WHATCOM — Lydia Blakeway, of Bellingham, used to operate the in-house café at T-Mobile’s 700-person Cordata call center as well as being affiliated with other eateries over her career locally. Her management skills have also been tapped in other industries. She is a woman on the move and was voted Most Athletic in high school in 1978.

In addition to being fit and focused, Blakeway is an overcomer. She had a heart attack at age 31 when her daughter was only six weeks old. Mom had even been weightlifting the night before and had no idea this could happen.

Food skills were encouraged and developed when relatives, owners of the Chuckanut Manor Restaurant, had her work summers there. Growing up in the Snohomish area, her extended family went from relative affluence and ease to much more rustic environs on a farm virtually overnight when their family “fortunes” changed in her teen years during an economic downturn impacting Boeing where her dad worked. Rather than being upset, she — and they — adapted to what they had including a wood stove and well water … which wasn’t reliable.

In fact, one skill she developed was almost by accident: cooking gourmet foods over a campfire out of necessity on one occasion. It turned out they enjoyed doing it and made pretty darn tasty food at the same time.

To segue from the fish in the sea to the fish in the pan — over a campfire with judges, prizes and people watching on the Cooking Channel.

Blakeway met up with one of the key producers of the popular Discovery Channel’s “Deadliest Catch” TV series, four-time Emmy Award winner Doug Stanley,  which is set with primarily hand-held cameras on the commercial fishing vessels in the deadly Alaska Bering Sea waters.

“He took a personal interest in this,” Blakeway said. Stanley, who she met through a mutual friend, listened to her idea, looked over her business plan, and did much of the initial filming.

“‘Let’s make it happen,’ he said,” she said.

Over the past six months, two teams of photographers/videographers have been filming teams Blakeway has assembled for this premise at Everson’s Samson Estates Winery and elsewhere. Blakeway and her daughter Kristen “Kri” Gunderson, 28, are the co-hosts, and owners with friend Alex Massey. Lydia’s husband Craig Blakeway, and her two sons and two stepsons, have also been on board to help as needed — especially in a pinch — with mowing shoulder-high grass, placing cinder blocks, and more, to make it all happen.

During one of the 10 show filmings, in September, the Pink Peppers, a local group of DoTerra essential oil representatives, jumped on board with a team headed by professional chef Kari Fenton and took home the prize. In spite of windy conditions on the fall day, the teams made their open-pit fires in cinder blocks, raced for supplies, and proceeded to whip up breakfast items.

The premise has been tweaked along the way, Blakeway said. While the teams initially requested ingredients to be supplied on event day, now they are allowed to bring their own specialty items and utensils, she said, which will cut down on costs and prevent “snapfus.” The cinder blocks and fire “ingredients” are supplied. Prizes include wine and hotel packages.

Since September, Blakeway said, the project with Samson has built interest. Semiahmoo Resort wants three events in the new year, and also Thousand Trails south of Bellingham and Skagit Valley Gardens want in.  Recently, a “sizzle reel” was finalized. The ownership team will pitch this show to the TV syndicate in New York City in January, leading to eventual decisions about “Campfire Chef.”

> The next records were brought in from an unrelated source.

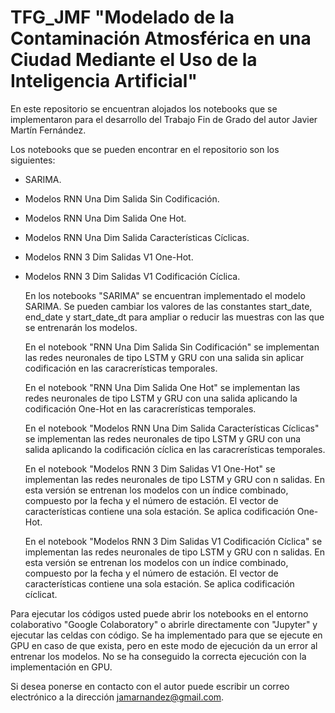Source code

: # TFG_JMF "Modelado de la Contaminación Atmosférica en una Ciudad Mediante el Uso de la Inteligencia Artificial"

En este repositorio se encuentran alojados los notebooks que se implementaron para el desarrollo del Trabajo Fin de Grado del autor Javier Martín Fernández.

Los notebooks que se pueden encontrar en el repositorio son los siguientes:
- SARIMA.
- Modelos RNN Una Dim Salida Sin Codificación.
- Modelos RNN Una Dim Salida One Hot.
- Modelos RNN Una Dim Salida Características Cíclicas.
- Modelos RNN 3 Dim Salidas V1 One-Hot.
- Modelos RNN 3 Dim Salidas V1 Codificación Cíclica.

  En los notebooks "SARIMA" se encuentran implementado el modelo SARIMA. Se pueden cambiar los valores de las constantes start_date, end_date y start_date_dt para ampliar o reducir las muestras con las que se entrenarán los modelos.

  En el notebook "RNN Una Dim Salida Sin Codificación" se implementan las redes neuronales de tipo LSTM y GRU con una salida sin aplicar codificación en las caracrerísticas temporales.
  
  En el notebook "RNN Una Dim Salida One Hot" se implementan las redes neuronales de tipo LSTM y GRU con una salida aplicando la codificación One-Hot en las caracrerísticas temporales.

  En el notebook "Modelos RNN Una Dim Salida Características Cíclicas" se implementan las redes neuronales de tipo LSTM y GRU con una salida aplicando la codificación cíclica en las caracrerísticas temporales.

  En el notebook "Modelos RNN 3 Dim Salidas V1 One-Hot" se implementan las redes neuronales de tipo LSTM y GRU con n salidas. En esta versión se entrenan los modelos con un índice combinado, compuesto por la fecha y el número de estación. El vector de características contiene una sola estación. Se aplica codificación One-Hot.

  En el notebook "Modelos RNN 3 Dim Salidas V1 Codificación Cíclica" se implementan las redes neuronales de tipo LSTM y GRU con n salidas. En esta versión se entrenan los modelos con un índice combinado, compuesto por la fecha y el número de estación. El vector de características contiene una sola estación. Se aplica codificación cíclicat.

Para ejecutar los códigos usted puede abrir los notebooks en el entorno colaborativo "Google Colaboratory" o abrirle directamente con "Jupyter" y ejecutar las celdas con código.
Se ha implementado para que se ejecute en GPU en caso de que exista, pero en este modo de ejecución da un error al entrenar los modelos. No se ha conseguido la correcta ejecución con la implementación en GPU.

Si desea ponerse en contacto con el autor puede escribir un correo electrónico a la dirección jamarnandez@gmail.com.
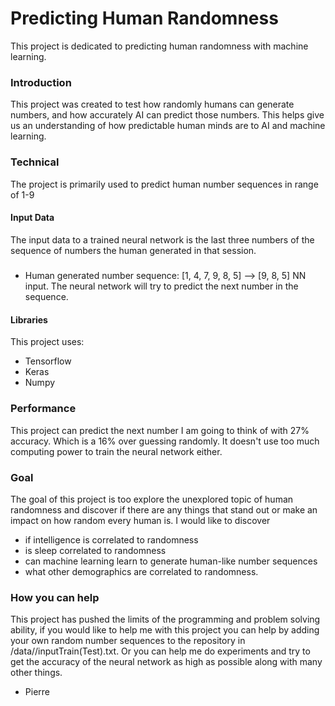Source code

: # Predicting Human Randomness
This project is dedicated to predicting human randomness with machine learning.

### Introduction
This project was created to test how randomly humans can generate numbers, and how accurately AI can predict those numbers. This helps give us an understanding of how predictable human minds are to AI and machine learning. 

### Technical 
The project is primarily used to predict human number sequences in range of 1-9
#### Input Data
The input data to a trained neural network is the last three numbers of the sequence of numbers the human generated in that session.
#####
* Human generated number sequence: [1, 4, 7, 9, 8, 5] --> [9, 8, 5] NN input.
The neural network will try to predict the next number in the sequence.
#### Libraries
This project uses:
* Tensorflow
* Keras
* Numpy
### Performance
This project can predict the next number I am going to think of with 27% accuracy. Which is a 16% over guessing randomly. It doesn't use too much computing power to train the neural network either.
### Goal
The goal of this project is too explore the unexplored topic of human randomness and discover if there are any things that stand out or make an impact on how random every human is.
I would like to discover
* if intelligence is correlated to randomness
* is sleep correlated to randomness
* can machine learning learn to generate human-like number sequences
* what other demographics are correlated to randomness.

### How you can help
This project has pushed the limits of the programming and problem solving ability, if you would like to help me with this project you can help by adding your own random number sequences to the repository in /data/<your-name>/inputTrain(Test).txt. Or you can help me do experiments and try to get the accuracy of the neural network as high as possible along with many other things.
 
- Pierre
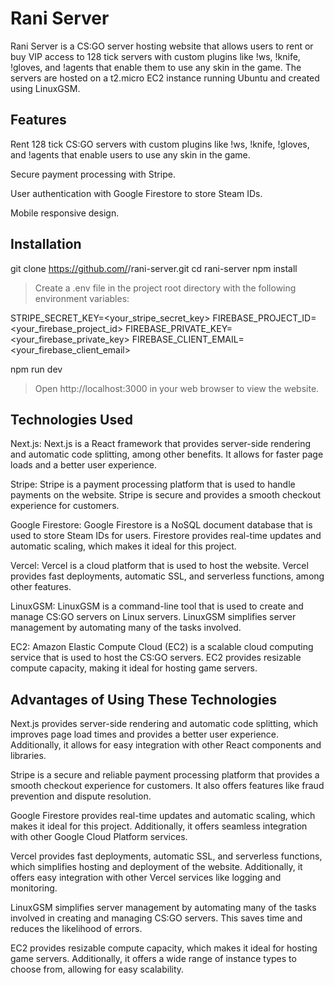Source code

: # Rani Server
Rani Server is a CS:GO server hosting website that allows users to rent or buy VIP access to 128 tick servers with custom plugins like !ws, !knife, !gloves, and !agents that enable them to use any skin in the game. The servers are hosted on a t2.micro EC2 instance running Ubuntu and created using LinuxGSM.

## Features
Rent 128 tick CS:GO servers with custom plugins like !ws, !knife, !gloves, and !agents that enable users to use any skin in the game.

Secure payment processing with Stripe.

User authentication with Google Firestore to store Steam IDs.

Mobile responsive design.

## Installation

git clone https://github.com/<username>/rani-server.git
cd rani-server
npm install

> Create a .env file in the project root directory with the following environment variables:

STRIPE_SECRET_KEY=<your_stripe_secret_key>
FIREBASE_PROJECT_ID=<your_firebase_project_id>
FIREBASE_PRIVATE_KEY=<your_firebase_private_key>
FIREBASE_CLIENT_EMAIL=<your_firebase_client_email>

npm run dev
> Open http://localhost:3000 in your web browser to view the website.

## Technologies Used
Next.js: Next.js is a React framework that provides server-side rendering and automatic code splitting, among other benefits. It allows for faster page loads and a better user experience.

Stripe: Stripe is a payment processing platform that is used to handle payments on the website. Stripe is secure and provides a smooth checkout experience for customers.

Google Firestore: Google Firestore is a NoSQL document database that is used to store Steam IDs for users. Firestore provides real-time updates and automatic scaling, which makes it ideal for this project.

Vercel: Vercel is a cloud platform that is used to host the website. Vercel provides fast deployments, automatic SSL, and serverless functions, among other features.

LinuxGSM: LinuxGSM is a command-line tool that is used to create and manage CS:GO servers on Linux servers. LinuxGSM simplifies server management by automating many of the tasks involved.

EC2: Amazon Elastic Compute Cloud (EC2) is a scalable cloud computing service that is used to host the CS:GO servers. EC2 provides resizable compute capacity, making it ideal for hosting game servers.


## Advantages of Using These Technologies
Next.js provides server-side rendering and automatic code splitting, which improves page load times and provides a better user experience. Additionally, it allows for easy integration with other React components and libraries.

Stripe is a secure and reliable payment processing platform that provides a smooth checkout experience for customers. It also offers features like fraud prevention and dispute resolution.

Google Firestore provides real-time updates and automatic scaling, which makes it ideal for this project. Additionally, it offers seamless integration with other Google Cloud Platform services.

Vercel provides fast deployments, automatic SSL, and serverless functions, which simplifies hosting and deployment of the website. Additionally, it offers easy integration with other Vercel services like logging and monitoring.

LinuxGSM simplifies server management by automating many of the tasks involved in creating and managing CS:GO servers. This saves time and reduces the likelihood of errors.

EC2 provides resizable compute capacity, which makes it ideal for hosting game servers. Additionally, it offers a wide range of instance types to choose from, allowing for easy scalability.

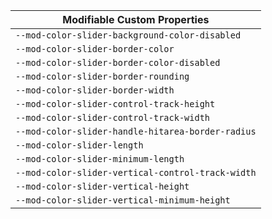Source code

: | Modifiable Custom Properties                      |
| ------------------------------------------------- |
| `--mod-color-slider-background-color-disabled`    |
| `--mod-color-slider-border-color`                 |
| `--mod-color-slider-border-color-disabled`        |
| `--mod-color-slider-border-rounding`              |
| `--mod-color-slider-border-width`                 |
| `--mod-color-slider-control-track-height`         |
| `--mod-color-slider-control-track-width`          |
| `--mod-color-slider-handle-hitarea-border-radius` |
| `--mod-color-slider-length`                       |
| `--mod-color-slider-minimum-length`               |
| `--mod-color-slider-vertical-control-track-width` |
| `--mod-color-slider-vertical-height`              |
| `--mod-color-slider-vertical-minimum-height`      |

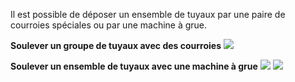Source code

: Il est possible de déposer un ensemble de tuyaux par une paire de courroies spéciales  ou par une machine à grue.

<div text-center>

**Soulever un groupe de tuyaux avec des courroies**
<img src = "/assets/images/pipe_group_laying_methode-1.jpg" />

**Soulever un ensemble de tuyaux avec une machine à grue**
<img src = "/assets/images/pipe_group_laying_methode-2.jpg" />
<img src = "/assets/images/pipe_group_laying_methode-3.jpg" />
</div>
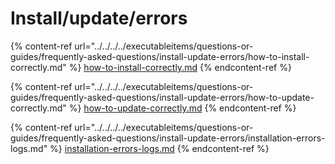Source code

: # Install/update/errors

{% content-ref url="../../../../executableitems/questions-or-guides/frequently-asked-questions/install-update-errors/how-to-install-correctly.md" %}
[how-to-install-correctly.md](../../../../executableitems/questions-or-guides/frequently-asked-questions/install-update-errors/how-to-install-correctly.md)
{% endcontent-ref %}

{% content-ref url="../../../../executableitems/questions-or-guides/frequently-asked-questions/install-update-errors/how-to-update-correctly.md" %}
[how-to-update-correctly.md](../../../../executableitems/questions-or-guides/frequently-asked-questions/install-update-errors/how-to-update-correctly.md)
{% endcontent-ref %}

{% content-ref url="../../../../executableitems/questions-or-guides/frequently-asked-questions/install-update-errors/installation-errors-logs.md" %}
[installation-errors-logs.md](../../../../executableitems/questions-or-guides/frequently-asked-questions/install-update-errors/installation-errors-logs.md)
{% endcontent-ref %}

“Doug thinks we have a 95 percent chance of being on TV,” Lydia Blakeway said. “There’s not another (reality) TV show with a mother/daughter team.”

“I want to inspire other women,” Blakeway said. In addition to the show, she supports Lydia Place and other local charities.

Note: Producer Doug Stanley of “Deadliest Catch” was seriously injured in an accident on Sept. 9 in Auburn, Washington. A drunk driver hit Stanley and his son on a motorcycle. He is now recovering from a broken pelvis and expects to rejoin team meetings for the possible show.